The head of IDF military intelligence resigned on Monday over the failures surrounding Hamas’ unprecedented Oct. 7 attack, the military said, becoming the first senior figure to step down over his role in the deadliest assault in Israel’s history.
Maj. Gen. Aharon Haliva’s resignation could set the stage for more resignations among Israel’s top security brass over Hamas’ attack, when terrorists blasted through Israel’s border defenses, rampaged through Israeli communities unchallenged for hours and killed 1,200 people, most civilians, while taking roughly 250 hostages into Gaza. That attack set off the war against Hamas in Gaza, now in its seventh month.
“The intelligence directorate under my command did not live up to the task we were entrusted with. I carry that black day with me ever since, day after day, night after night. I will carry the horrible pain of the war with me forever,” Haliva wrote in his resignation letter, which was provided by the military.
Haliva, as well as other military and security leaders, were widely expected to resign in response to the glaring failures that led up to Oct. 7 and the scale of its ferocity.
Shortly after the attack, Haliva had publicly said that he shouldered blame for not preventing the assault as the head of the military department responsible for providing the government and the military with intelligence warnings and daily alerts.

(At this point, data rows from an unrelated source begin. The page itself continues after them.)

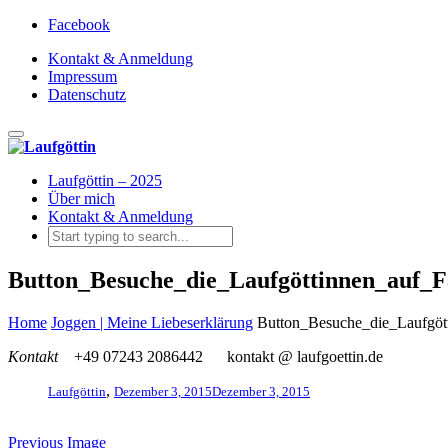
Facebook
Kontakt & Anmeldung
Impressum
Datenschutz
Toggle navigation
Laufgöttin – 2025
Über mich
Kontakt & Anmeldung
Button_Besuche_die_Laufgöttinnen_auf_
Home
Joggen | Meine Liebeserklärung
Button_Besuche_die_Laufgö
Kontakt
+49 07243 2086442
kontakt @ laufgoettin.de
,
Laufgöttin
Dezember 3, 2015
Dezember 3, 2015
Previous Image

Israeli opposition leader Yair Lapid welcomed the resignation, saying it was “justified and dignified.”
“It would be appropriate for Prime Minister Netanyahu to do the same,” he wrote on X, formerly Twitter.
(AP)
3 Responses
“It would be appropriate for Prime Minister Netanyahu to do the same,” This would only be factually correct if Itamar ben Gvir or Betzalel Smotrich or 1 of the religious party MK’s would replace him, but would be totally wrong, if lapid so much as even just thinks he is taking over.
Just because he didn’t ñotice an enemy army invading .
I understand that the 2023 October 7 was a massive failure of Israel’s intelligence community, but I do not understand what they should have done differently to prevent the massacre.
Hamas moved with very strict secrecy, and if I had been a member of Israel’s intelligence community, I probably also would have failed to anticipate that tragic attack.
Could somebody please explain what Israel’s intelligence community should have done differently to prevent the massacre? Exactly what did they do wrong?